PROMPT 1: Which example facility IDs appear in the special-character table of the VBA address audit thread?
PROMPT 2: Resume the VBA address audit thread from its last comment.

EXTRACT PROVIDED:
== == ==

Asked LH if they validate against any special chars in address_2 here: They do not.

@Agile6MSkinner Agile6MSkinner removed the Drupal engineering CMS team practice area label Oct 16, 2024
@mmiddaugh
Copy link
Contributor

mmiddaugh commented Oct 16, 2024

Results of audit for VBAs

  • 284 VBA locations in the DB have populated address_2 fields
    • of these, 96 have special characters (not alpha, not numeric) in address_2 (see table)

Several special characters were also found in address_1, plus 2 not seen in address_2: ' and ß

Special character Instances Example facility address_1 address_2
. 3 vba_329 477 Michigan Avenue Patrick V. McNamara Federal Building, 12th Floor
one or more , 72 vba_304h 600 Mt. Pleasant Avenue East Campus, Building 5 Lower Level
one or more - 27 vba_314o 700 24th Street Building 8204-2, Room 210
& 8 vba_317u 3000 NW 83rd St Building R, Room 110 - Veterans & Military Success Services
: 2 vba_311b Dr Hitzelberger Straße, 66849 Landstuhl REG-MED Center Unit:33100 Attn: Department of Veterans Affairs APO, AE 09180
/ 9 vba_318p 2843 Normandy Street Soldier Support Center/VA Outbase office
multiple vba_311 83-2 Dodu-ri, Paengseong-eup, Pyeongtaek-si, Gyeonggi-do, South Korea Veterans Affairs Office/BDD USAG Camp Humphreys Unit #15228 Attention: Building P-6400 APO, AP 96271-5228

@jilladams
Copy link
Contributor

Amazing, thanks MIchelle!

== == ==

ENTRIES SUPPLIED:
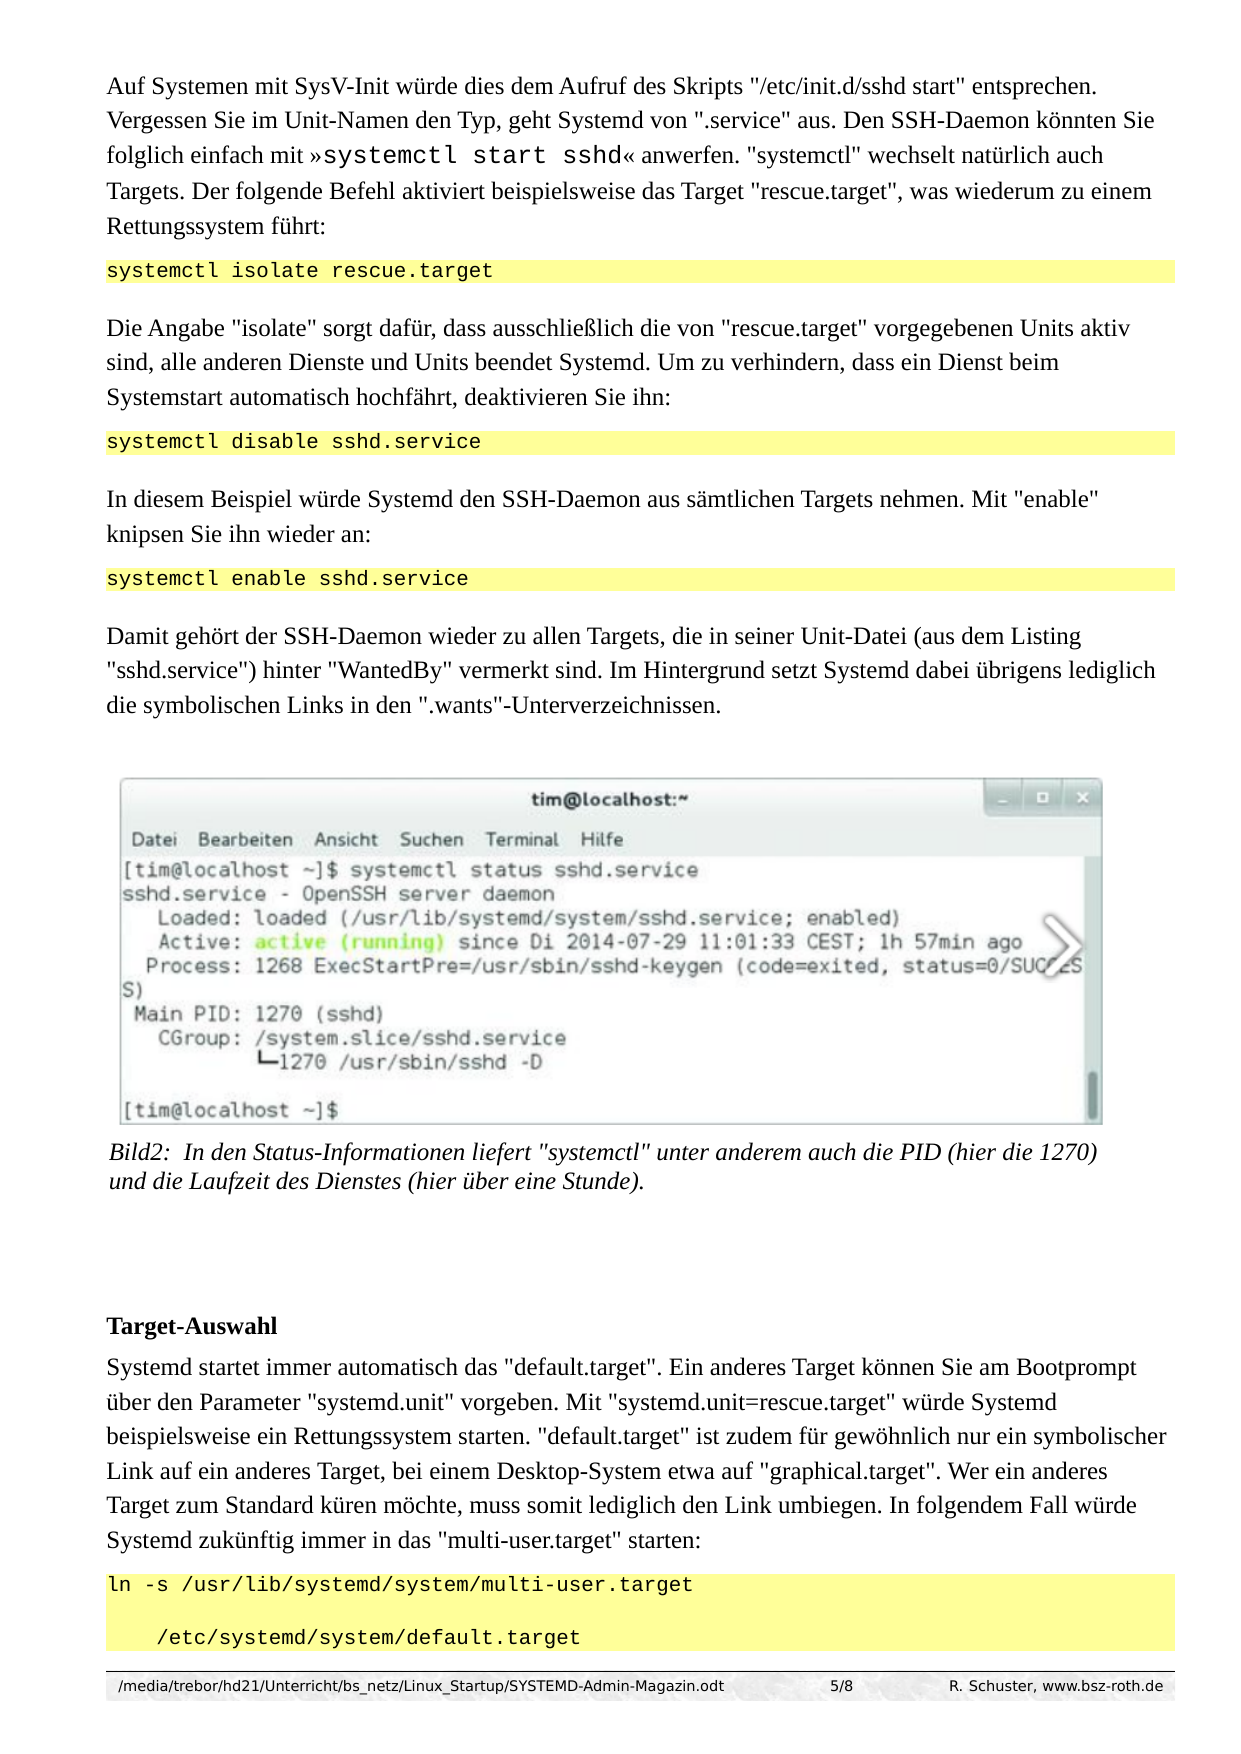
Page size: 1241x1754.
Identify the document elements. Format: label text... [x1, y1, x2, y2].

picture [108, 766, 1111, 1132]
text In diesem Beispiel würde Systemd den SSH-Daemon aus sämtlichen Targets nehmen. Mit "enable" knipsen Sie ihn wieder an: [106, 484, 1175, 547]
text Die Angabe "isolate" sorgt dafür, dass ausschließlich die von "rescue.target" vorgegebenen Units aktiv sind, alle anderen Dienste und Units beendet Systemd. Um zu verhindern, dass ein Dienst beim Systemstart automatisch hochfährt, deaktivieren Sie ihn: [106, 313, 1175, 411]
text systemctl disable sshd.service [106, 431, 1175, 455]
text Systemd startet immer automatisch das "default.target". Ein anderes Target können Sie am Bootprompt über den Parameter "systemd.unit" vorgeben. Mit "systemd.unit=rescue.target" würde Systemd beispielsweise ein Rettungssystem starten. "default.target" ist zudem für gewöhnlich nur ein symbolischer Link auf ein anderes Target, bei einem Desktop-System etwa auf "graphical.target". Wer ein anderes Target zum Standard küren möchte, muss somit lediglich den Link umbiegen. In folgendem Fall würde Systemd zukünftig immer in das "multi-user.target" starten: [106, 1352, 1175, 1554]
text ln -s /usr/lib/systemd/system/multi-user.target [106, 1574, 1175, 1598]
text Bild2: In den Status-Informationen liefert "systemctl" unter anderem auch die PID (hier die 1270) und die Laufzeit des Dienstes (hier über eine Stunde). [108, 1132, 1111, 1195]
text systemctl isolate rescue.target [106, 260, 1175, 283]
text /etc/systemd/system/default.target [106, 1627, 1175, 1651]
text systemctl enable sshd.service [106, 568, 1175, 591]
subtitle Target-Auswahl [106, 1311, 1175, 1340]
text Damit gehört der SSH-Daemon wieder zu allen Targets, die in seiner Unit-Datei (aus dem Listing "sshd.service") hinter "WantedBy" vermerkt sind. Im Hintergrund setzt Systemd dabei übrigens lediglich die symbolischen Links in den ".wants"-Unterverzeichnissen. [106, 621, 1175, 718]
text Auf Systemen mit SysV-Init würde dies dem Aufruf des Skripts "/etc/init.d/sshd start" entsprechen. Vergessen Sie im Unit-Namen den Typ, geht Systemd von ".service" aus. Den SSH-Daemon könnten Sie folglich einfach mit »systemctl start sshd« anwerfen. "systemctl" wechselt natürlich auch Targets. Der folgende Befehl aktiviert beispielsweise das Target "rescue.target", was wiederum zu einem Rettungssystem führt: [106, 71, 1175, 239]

== == ==

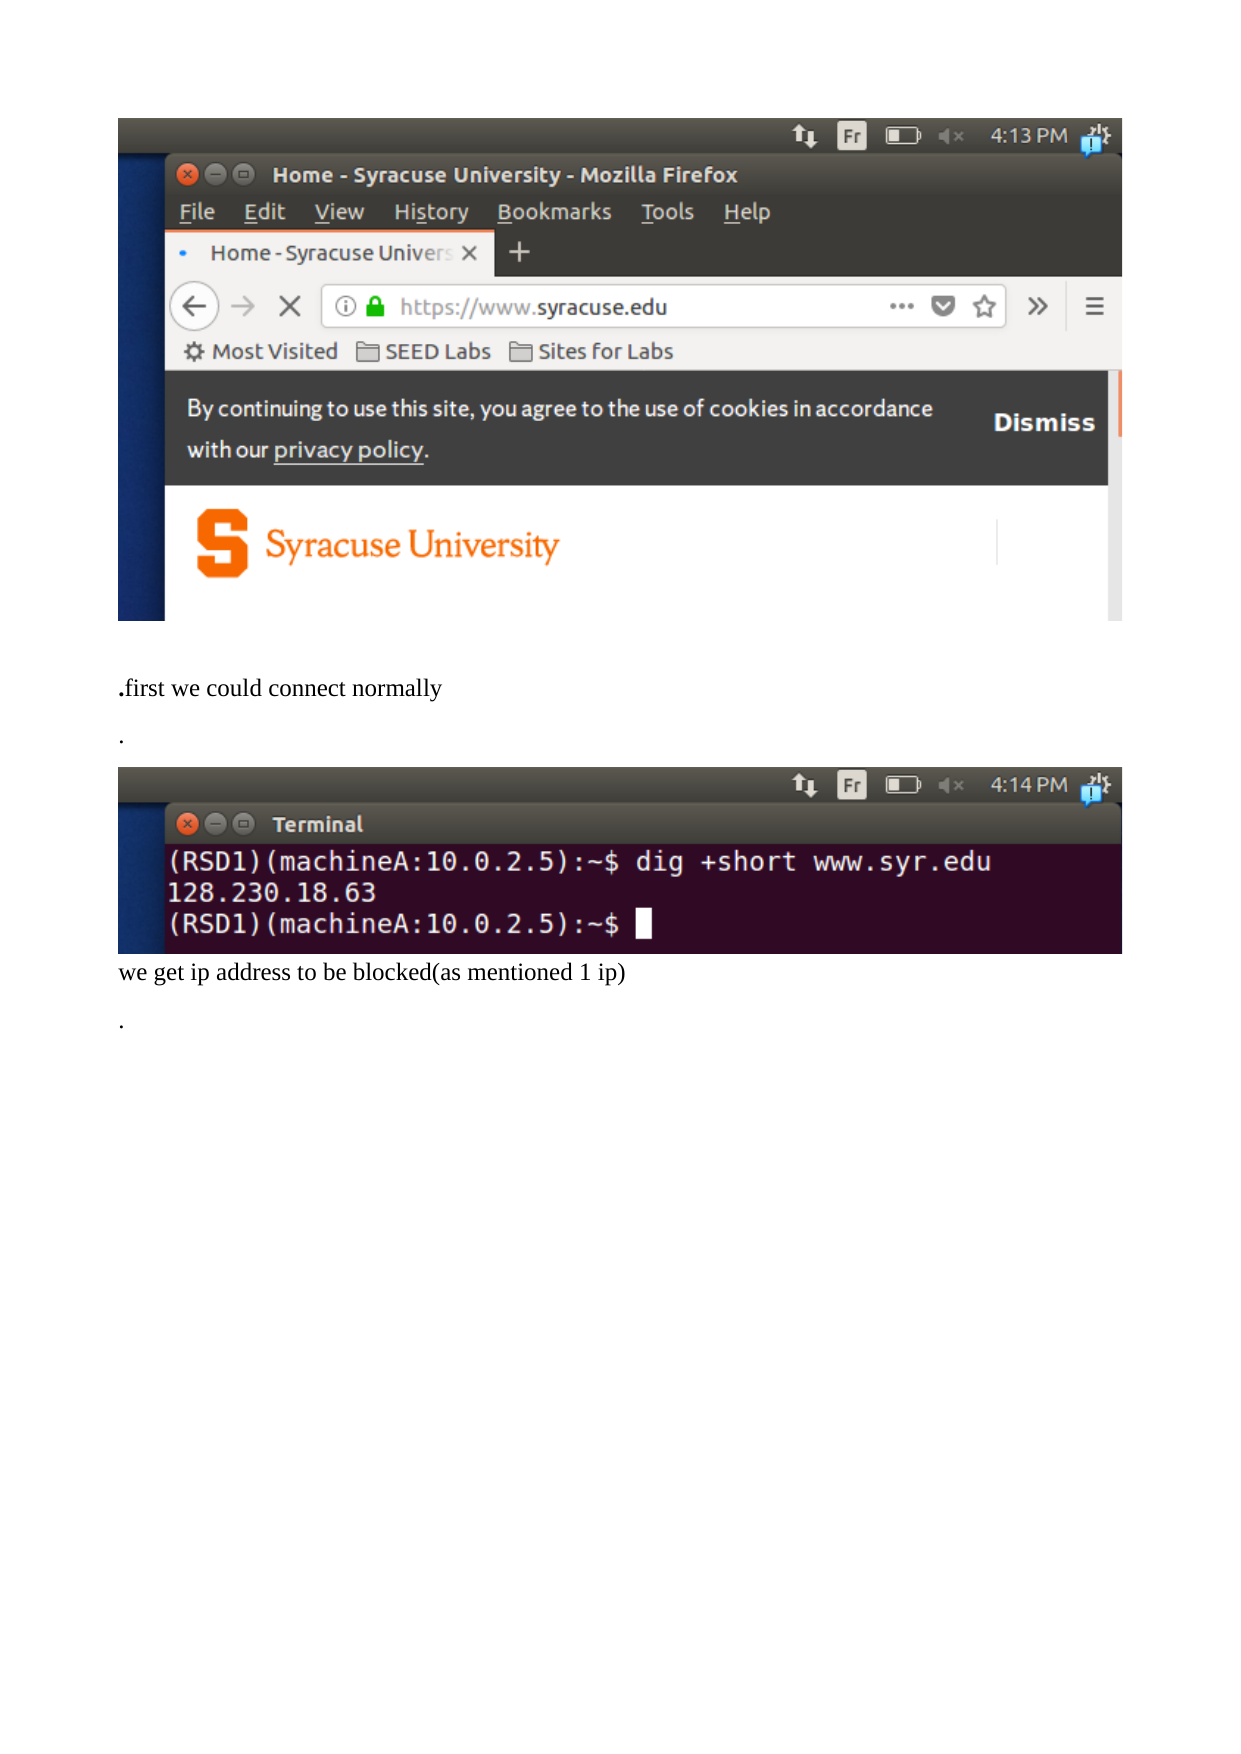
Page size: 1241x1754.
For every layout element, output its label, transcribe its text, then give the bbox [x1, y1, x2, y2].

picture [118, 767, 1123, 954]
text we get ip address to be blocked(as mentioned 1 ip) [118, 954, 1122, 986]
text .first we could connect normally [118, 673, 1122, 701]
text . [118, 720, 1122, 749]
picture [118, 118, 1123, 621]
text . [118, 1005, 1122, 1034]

== == ==

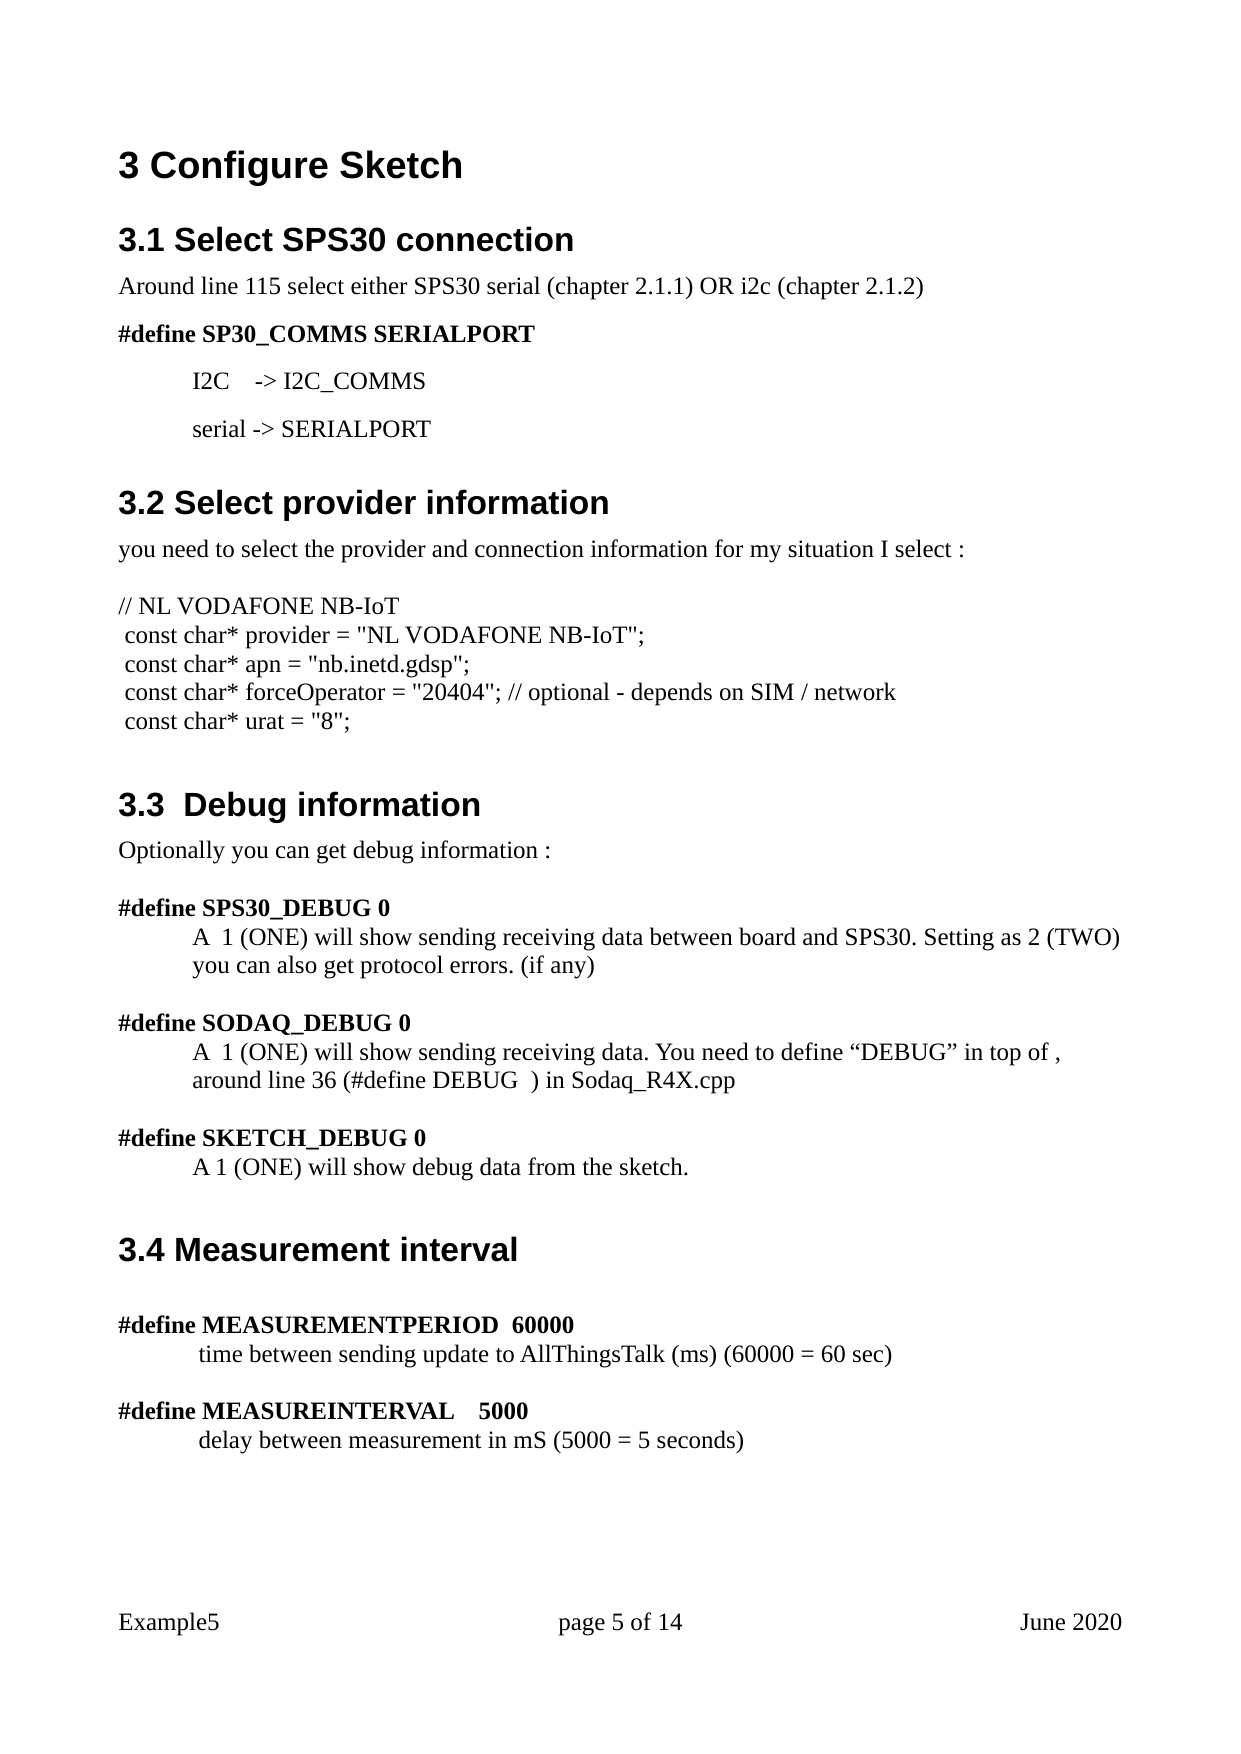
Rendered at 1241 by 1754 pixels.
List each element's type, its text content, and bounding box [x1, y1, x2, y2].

== == ==

TASK OUTPUT 1: vba_329, vba_304h, vba_314o, vba_317u, vba_311b, vba_318p, vba_311

TASK OUTPUT 2:
Since Address_2 is used across all our facility types coming from LH, we will still need to do this audit for VAMC, Vet Center (and NCA? do we care about them yet?). In theory that's possible to do in the Drupal UI, but I still think a DB query will be the fastest way to get it done, which would be Drupal engineering work.

@jilladams
Copy link
Contributor

Wait, I think I'm wrong, it's not possible to do in the Drupal UI, or in the Drupal DB. DaveP noted before: we smoosh address_1 and address_2 into a single Address field in Drupal, when we import. I think we have to ask LH to help with auditing address_2. @omahane does that sound right to you?

@jilladams
Copy link
Contributor

(This ticket title is limited to Sandy's DB, but I don't think that was the spirit of trying to figure out special chars in address_2. I could be lost in the sauce.)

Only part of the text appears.